Task Description for Incremental Glossary Linking
Purpose and Scope
The purpose of this task is to maintain access to the SPaDE project glossary by incrementally adding links from documentation to glossary entries as changes occur.
The project documentation in scope consists of all .md files in the SPaDE project directory and its subdirectories, excluding the reviews/ and retro/ directories and any directory whose name begins with ..
Background
The SPaDE project glossary is contained in tlad001.md.
Entries in the glossary define special terminology and important concepts used in the project documentation.
Task Description
This task performs incremental glossary linking - adding links for terms that have been recently added to the glossary or appear in recently modified documentation.
Determining Review Scope
- Identify last review date: Check the reviews directory for the most recent glossary linking review report (filename pattern
YYYYMMDD-HHMM-*-glossary-links.md)
- Extract terms from glossary: Dynamically scan tlad001.md to get current term list
- Determine what changed:
- Files modified since last review date (using git)
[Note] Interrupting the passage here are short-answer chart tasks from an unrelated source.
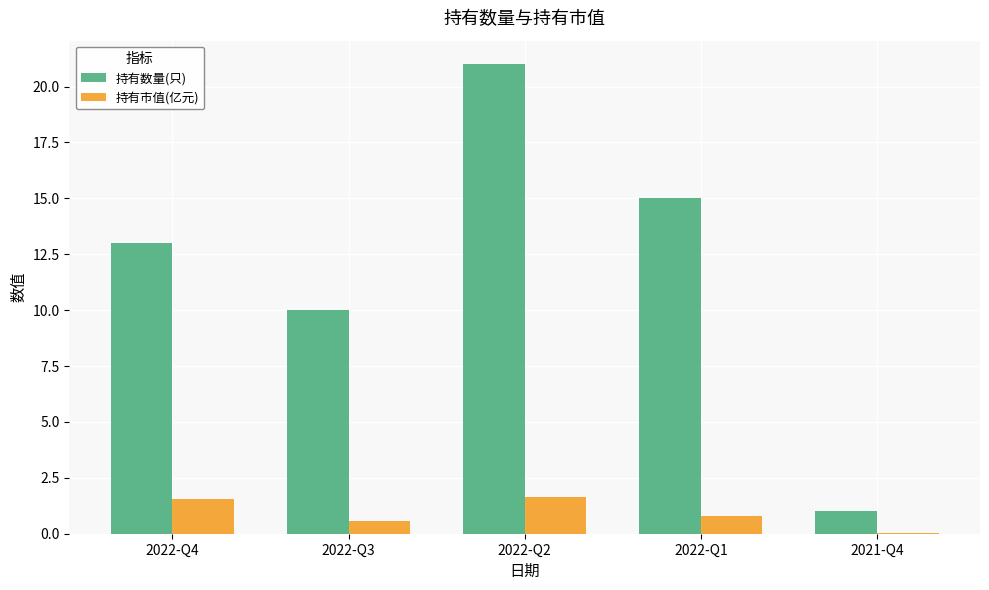

The value of 持有数量(只) at 2022-Q2 is 21.0. True or false?

True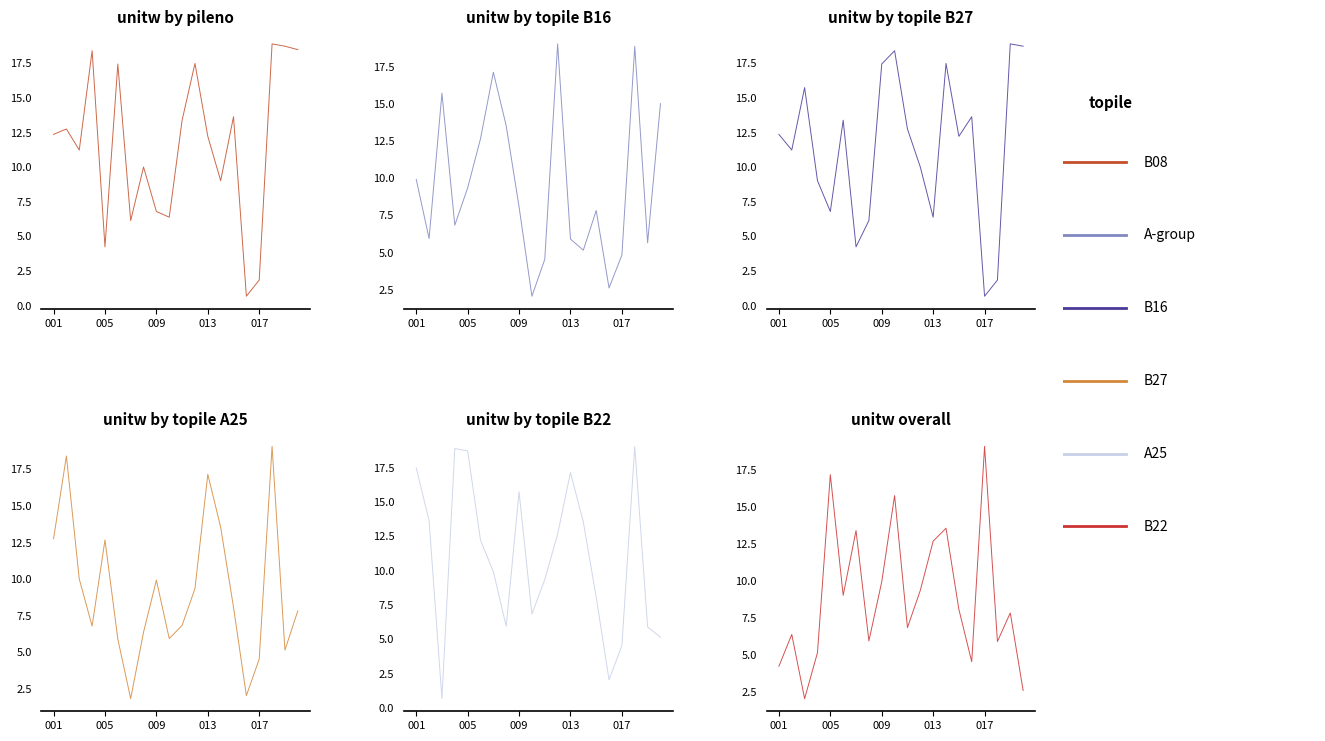

Which series has the largest range (max minus min)?

A25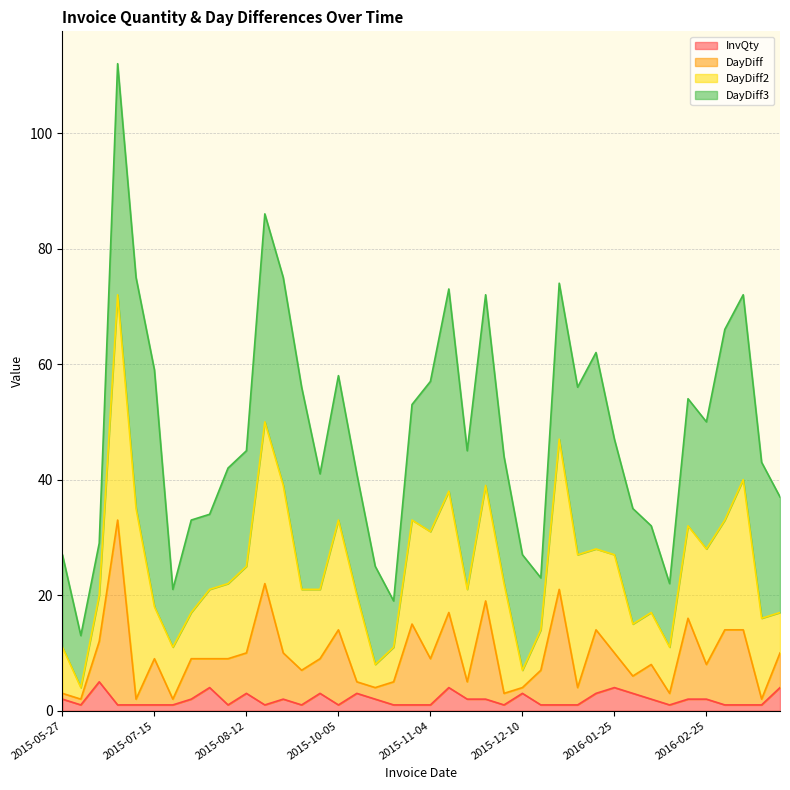

Between 2015-09-02 and 2016-02-03, which is larger?

2016-02-03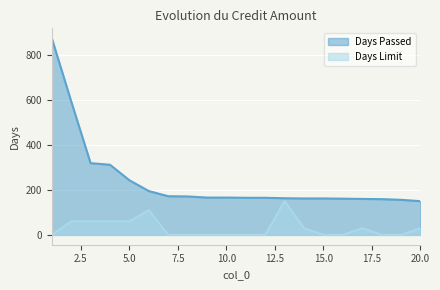

At which category is the sum across all series the highest?

1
- New glossary terms added since last review
- New files created since last review
Processing Strategy
Changed or New Files
Process files modified or created since the last review, checking for ALL glossary terms (both existing and newly added).
The following special cases should be noted:
- If a term is used in a context where it has a different meaning from that given in the glossary, do not insert a hyperlink.
- If a term is part of a compound term (e.g., “Focal Intelligence”), only link the part of the term which is in the glossary (e.g., “Focal”).
If both a part and a whole are in the glossary, link only the whole (e.g., link “Focal Intelligence” but not “Focal” in that phrase).
Unchanged Files
Process all unchanged files, but check ONLY for newly added glossary terms.
Note: Although files are unchanged, they must all be checked when new terms are added to catch occurrences of those new terms throughout the documentation.
Automatically extract all terms from the glossary by:
- Parsing section headers (### level) as primary terms
- Extracting variations from list items starting with
- **Term**: or - **[Term](...)**
- If #### headers are used for term variations (per linting guidelines), extract those as well
- Building a comprehensive term list with anchor links
- Noting compound terms to ensure longer phrases are processed before shorter ones
Note: Glossary formatting should follow markdown linting guidelines. If lint recommends using #### headers instead of bold text for subheadings, term extraction logic must accommodate both formats.
Linking Rules
Insert hyperlinks from term occurrences to the corresponding glossary entry, following these rules:
- Term text remains unchanged, only add the hyperlink
- Link all occurrences of a term within a document
- For compound terms, link the longest matching phrase (e.g., “Focal Intelligence” not “Focal” within that phrase)
- Skip terms in contexts where the meaning differs from the glossary definition
Avoid linking terms that are:
- Already inside existing markdown links
- Inside code blocks (inline or fenced)
- In headings (to preserve heading structure)
- In URLs or other special contexts
Special cases:
- Occurrences of terms in the document to which the glossary entry for the term refers should be linked to the same place as the glossary entry, not to the glossary itself.
Automation Support
A Python script is available at docs/admin/amcd001.py to assist with this task.
Required enhancements for incremental operation:
- Dynamic term extraction: Parse glossary file to extract all terms automatically
- Extract ### headers as primary terms
- Extract variations from
- **Term**: list items
- Extract #### headers if used for term variations (per linting guidelines)
- Handle compound terms by processing longer phrases first
- File filtering: Accept list of files to process based on git change detection
- Term filtering: Accept list of new terms to check in unchanged files
- Reporting: Generate comparison report showing links added vs previous review
The script should avoid linking terms in code blocks, existing links, and headings.
Deliverables
- Updated documentation files with new glossary links added
- Review report in the reviews directory with filename
YYYYMMDD-HHMM-author-glossary-links.md containing:
- Last review date used for change detection
- Number of files processed (changed vs unchanged)
- Number of new terms checked
- Total links added
- Any issues or edge cases encountered
Include both the file changes and report in a pull request.